One year later …
Throwing caution to the wind and building a dream.
Last year Brian Herbert, Brandon Rosage and I met up in California and on a whim asked ourselves: ignoring what we know Crowdmap to be today, what would our ideal crowdsourced mapping service look like? As it turns out, we’d all already been considering this question for a while in our own heads, and our conclusions were strikingly similar.
- It would put a strong emphasis on users and their content. That content would be presented in a big, beautiful fashion and delivered front and center to visitors — people want to know what’s going on as it happens.
- Users would be able to post about anything at anytime from anywhere. A map shouldn’t have to already exist, and users shouldn’t have to hunt one down, before sharing something they care about.
- It would make mapping of content simple and straightforward, and respect users’ ownership over the content. Content could be mapped in real time or at any point later.
- It would have a responsively designed frontend that would look and work just as great on your mobile phone as it does on your desktop.
- We wouldn’t be limited to one site or one use case; it would have a powerful and flexible API that developers could build from to create any geo-location aware app they could dream up — our homepage would be just the first of many.
- It wouldn’t just be about crisis mapping: it should be about sharing and mapping anything you want. We conceived an enormous array of use cases outside of crisis situations that we’d want to use this kind of platform for.
- At the same time it would make crisis mapping easier. By taking the reigns off of users and allowing them to post anytime, and making creating maps trivial, emergency situations could be addressed more easily and at a quicker pace than ever before.
As we excitedly scribbled these goals into our iPads, it amazed me how quickly this vision was solidifying. We could build this. We should build this. And so, we set out to do just that.
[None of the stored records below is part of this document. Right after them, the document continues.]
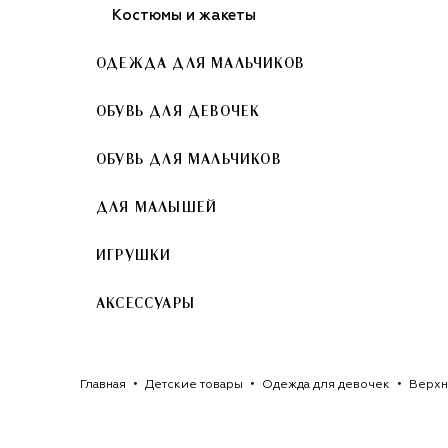
Костюмы и жакеты
ОДЕЖДА ДЛЯ МАЛЬЧИКОВ
ОБУВЬ ДЛЯ ДЕВОЧЕК
ОБУВЬ ДЛЯ МАЛЬЧИКОВ
ДЛЯ МАЛЫШЕЙ
ИГРУШКИ
АКСЕССУАРЫ
Главная
Детские товары
Одежда для девочек
Верхн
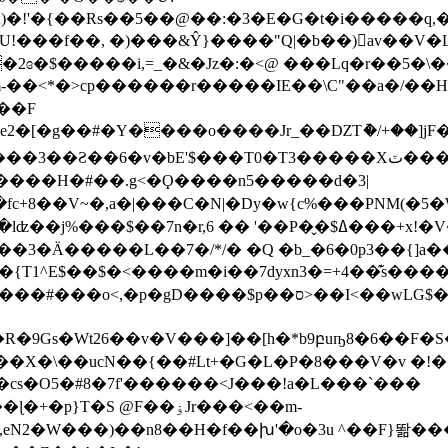
)�U!���f��, �)���&Ŷ}����"Q|�b��)򵡯av��
Jz�:�<@ ���Lq�r��5�\�� ۊ�{�� �+6�D��Qć���a��^��i�dhx
m-��<*�>cp������r�����IE��\C"��a�/��H�
��F
6�v�bE'$���T0�T3�����Xٽ���et� "�_r9�z~���f}
�*����H�#��.g<�Ϙ����n5�����d�3|
6 �� '��P�̬�$ߡ���+x!�V��#�!���݃�Au{��g[뇉�,�
����3�Ӓ�����L��7�/*/� �Q �b_�6�0p3��{]a
�1 �{T1^E$��$�<����m�i��7dyxn3�=+4��͊s
���$p��ס>��I<��wLG$��?Z�AH�Q�R���1|
R�9Gs�Wt26��v�V���]��[h�*b9բuҧ8�6��F�
T�S @F��ۏJr���<��m-
Ȱ,eN2�W���)��n8��H�f��խ'�o�3u ^��F}똶��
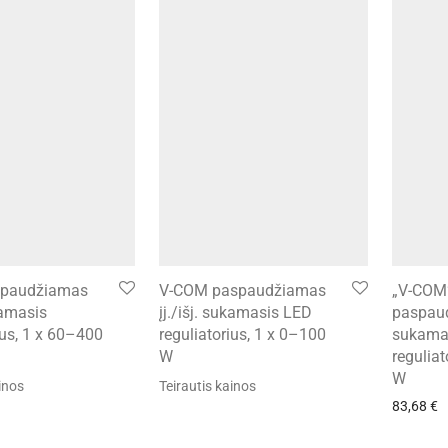
spaudžiamas
V-COM paspaudžiamas
„V-COM
kamasis
įj./išj. sukamasis LED
paspaud
ius, 1 x 60–400
reguliatorius, 1 x 0–100
sukama
W
regulia
W
inos
Teirautis kainos
83,68
€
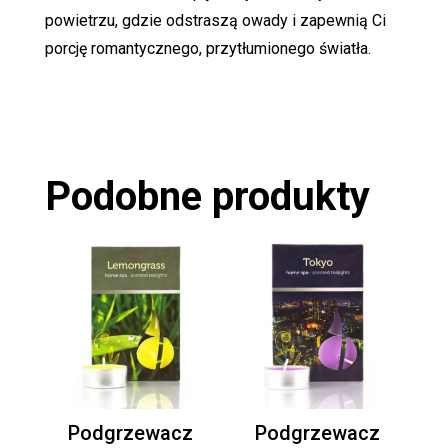
powietrzu, gdzie odstraszą owady i zapewnią Ci
porcję romantycznego, przytłumionego światła.
Podobne produkty
Podgrzewacz
Podgrzewacz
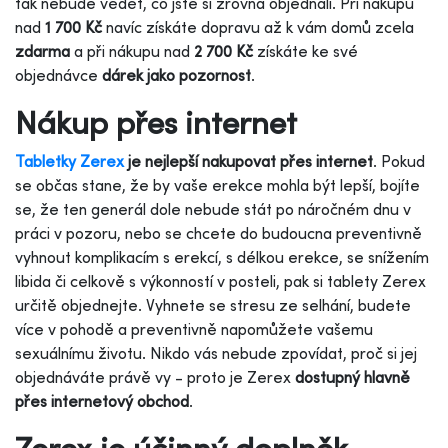
tak nebude vědět, co jste si zrovna objednali. Při nákupu
nad
1 700 Kč
navíc získáte dopravu až k vám domů zcela
zdarma
a při nákupu nad
2 700 Kč
získáte ke své
objednávce
dárek jako pozornost
.
Nákup přes internet
Tabletky Zerex
je nejlepší nakupovat přes internet
. Pokud
se občas stane, že by vaše erekce mohla být lepší, bojíte
se, že ten generál dole nebude stát po náročném dnu v
práci v pozoru, nebo se chcete do budoucna preventivně
vyhnout komplikacím s erekcí, s délkou erekce, se snížením
libida či celkově s výkonností v posteli, pak si tablety Zerex
určitě objednejte. Vyhnete se stresu ze selhání, budete
více v pohodě a preventivně napomůžete vašemu
sexuálnímu životu. Nikdo vás nebude zpovídat, proč si jej
objednáváte právě vy - proto je Zerex
dostupný hlavně
přes internetový obchod
.
Zerex je účinný doplněk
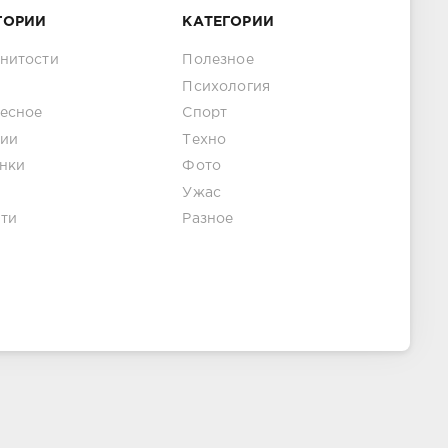
ГОРИИ
КАТЕГОРИИ
нитости
Полезное
Психология
есное
Спорт
ии
Техно
нки
Фото
Ужас
ти
Разное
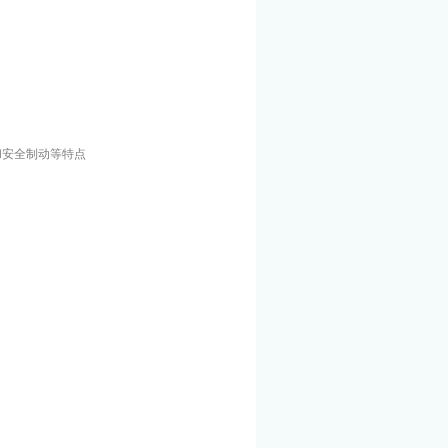
和安全制动等特点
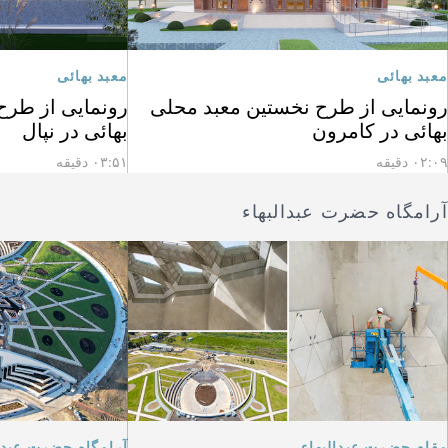
معبد بهائی
معبد بهائی
رونمایی از طرح نخستین معبد محلی
رونمایی از طرح
بهائی در کامرون
بهائی در نپال
۰۲:۰۹ دقیقه
۰۳:۵۱ دقیقه
آرامگاه حضرت عبدالبهاء
مقام حضرت عبدالبهاء
آرامگاه حضرت عبدال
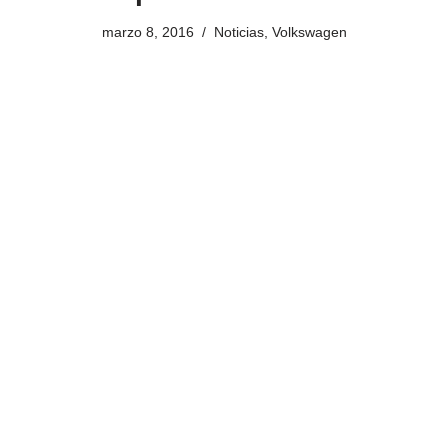
marzo 8, 2016
Noticias
,
Volkswagen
After our few days in California, we returned to our respective locations across the globe and began our work.
Brian approached the Ushahidi leadership about the concept, who I can only assume initially thought us insane. After all, we were proposing replacing an existing, well established service that’s popular with the crisismapping community for something completely new and untested. It was no small ask, and I’d have called us nuts. But, after a bit of convincing, they told us to follow through with this and see where it led us. I cannot understate the amazing level of trust was awarded to us on this endeavor, and I can’t thank them enough for this.
The year of development flew by faster than any of us expected, and work proceeded at an incredible pace. We looked to our peers in the space as we designed our API — what we felt was being done right and what wasn’t — and learned a lot in the process. We went through several iterations of the frontend, each more refined and impressive than it’s predecessor. We faced a lot of challenges, but came out the other side as better developers and designers for it.
Here we are a year later, and opening up the beta publically for the first time today. It’s a pretty amazing feat, especially in light of our team’s size. I’m incredibly proud of what we’ve accomplished, and satisfied with the fact that in the end, we stayed true to our original vision. We have delivered a product that met all of our hopes, and beta testers seem to be thrilled with it. You can’t ask for more than that.
We aren’t totally done yet. There’s still lots to fix, and features we want to add. But I hope you’ll join us in shaping Crowdmap’s future. The adventure is just beginning.
Thank you to everyone at Ushahidi for supporting this crazy vision, and giving us the freedom, resources and love to build it. There is no greater bunch of people out there I could hope to work with.